Like Chase said, you can expect to go through 3-4 shelters as you refine your goals and build up your lightweight kit. In fact, that's about where I'm at now.
My first (non-lightweight) shelter was a Sierra Designs Flashlight Clip, which I really enjoyed and took on a number of (mostly car-) camping trips. But after hauling it and the rest of my gear up from the Colorado in the Grand Canyon, I decided it was time to go lighter.
My first truly lightweight shelter was a TarpTent Rainbow, which I still own and use. However, it's mostly been relegated to two-person use. It's a bit tight, but it works plenty well if you're comfortable with the other person. My wife won't sleep in a floorless shelter, and she likes to be close, so it's worked reasonably well for us. At some point, I'd like to replace it with a StratoSpire 2, but we're happy for now and the money is better spent elsewhere. The Rainbow is light enough that if I take it out for solo use--especially when the bugs are out--I don't feel penalized for it. I just don't do that much anymore.
My third shelter is a silnylon tarp that I made myself. As a shaped tarp, it doesn't have too many options in pitching, and it's actually rather simple to set up now that I have the hang of it. I'm pleased with it overall, and it's light and airy, all good things in the summer. But as it was my first real MYOG project, there are a lot of things I would do differently if I made it again. I think I've accounted for all my mistakes (time will tell), but there's a perfectionist in me that wants to make it better and a little differently.

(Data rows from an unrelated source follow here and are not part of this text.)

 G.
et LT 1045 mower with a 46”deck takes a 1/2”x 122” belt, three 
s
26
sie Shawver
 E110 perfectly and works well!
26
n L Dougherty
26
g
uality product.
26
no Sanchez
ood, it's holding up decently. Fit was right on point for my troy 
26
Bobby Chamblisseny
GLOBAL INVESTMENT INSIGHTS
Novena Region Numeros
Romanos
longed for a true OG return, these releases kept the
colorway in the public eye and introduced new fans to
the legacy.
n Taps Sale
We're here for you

My fourth shelter isn't technically my fourth shelter yet. I ordered a Duomid about three weeks ago, and I'm waiting for Ron to make it and send it my way. My reasoning behind the Duomid is that I want something that can handle any weather I care to be out in. I'm very interested in expanding my skills to winter camping, but I don't have a proper shelter for that yet. Given the Duomid's ability to handle wind, rain, snow, or most anything else (except griz), I have had my eye on this shelter for a year and a half now. So, I can't say for sure that I'll like it, but after a lot of research and contemplation, I think it will fit my needs nicely. I'm hoping that once I get it and set it all up, my wife will decide that she's okay with going floorless, and she can use it with me. It might be a tight fight for two in nasty weather, but that's how we like it anyway.
I'm also planning on making a flat, probably square, tarp sometime in the next few months. If I make it out of silnylon, it will only cost $60 or so in materials, and I've been itching to apply what I learned from my first tarp on another project. RJ's recent article got me thinking that this could be a fun thing to sew when I get some free time in April-May. The weight would only be slightly less than the Duomid, but the creativity in pitching options would be a lot of fun to play around with. I also haven't worked on my knot-tying skills since rock-climbing in college nearly a decade ago, so that's a serious advantage too.

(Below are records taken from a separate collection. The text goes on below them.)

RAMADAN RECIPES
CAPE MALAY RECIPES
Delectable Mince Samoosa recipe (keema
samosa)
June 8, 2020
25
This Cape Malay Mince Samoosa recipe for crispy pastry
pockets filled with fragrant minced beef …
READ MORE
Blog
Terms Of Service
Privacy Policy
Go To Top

Honestly, I'm hoping that these last two will be my only new shelters for a long while. I don't like to have too much gear, and this list is already long.

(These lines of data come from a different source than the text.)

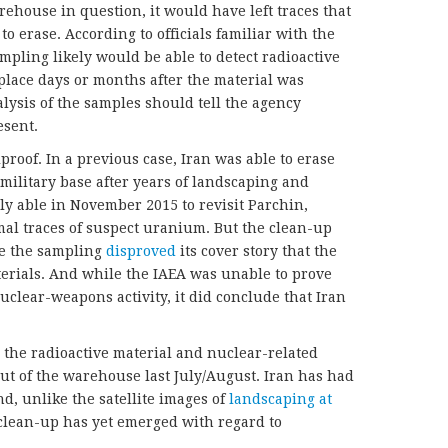
ehouse in question, it would have left traces that
 to erase. According to officials familiar with the
pling likely would be able to detect radioactive
place days or months after the material was
lysis of the samples should tell the agency
esent.
roof. In a previous case, Iran was able to erase
military base after years of landscaping and
y able in November 2015 to revisit Parchin,
al traces of suspect uranium. But the clean-up
se the sampling
disproved
its cover story that the
terials. And while the IAEA was unable to prove
nuclear-weapons activity, it did conclude that Iran
 the radioactive material and nuclear-related
t of the warehouse last July/August. Iran has had
d, unlike the satellite images of
landscaping at
 clean-up has yet emerged with regard to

I also don't see the value in cuben fiber. For me, the cost per ounce of upgrading to cuben shelters is around $20/oz. That's more than I'm willing to pay, and I'd rather put the money elsewhere, into something like packrafting. Plenty around here disagree, and if I could afford cuben, honestly, I'd probably go for it. Right now, though, the tradeoffs are too high as that limits my expansion into other areas of wilderness travel.
So there you have it. I hope it helps you make some decisions. Of course, everyone's choice is always deeply contextual, but in seeing why some make the decisions they do, you can get a good idea of what you're experience might be.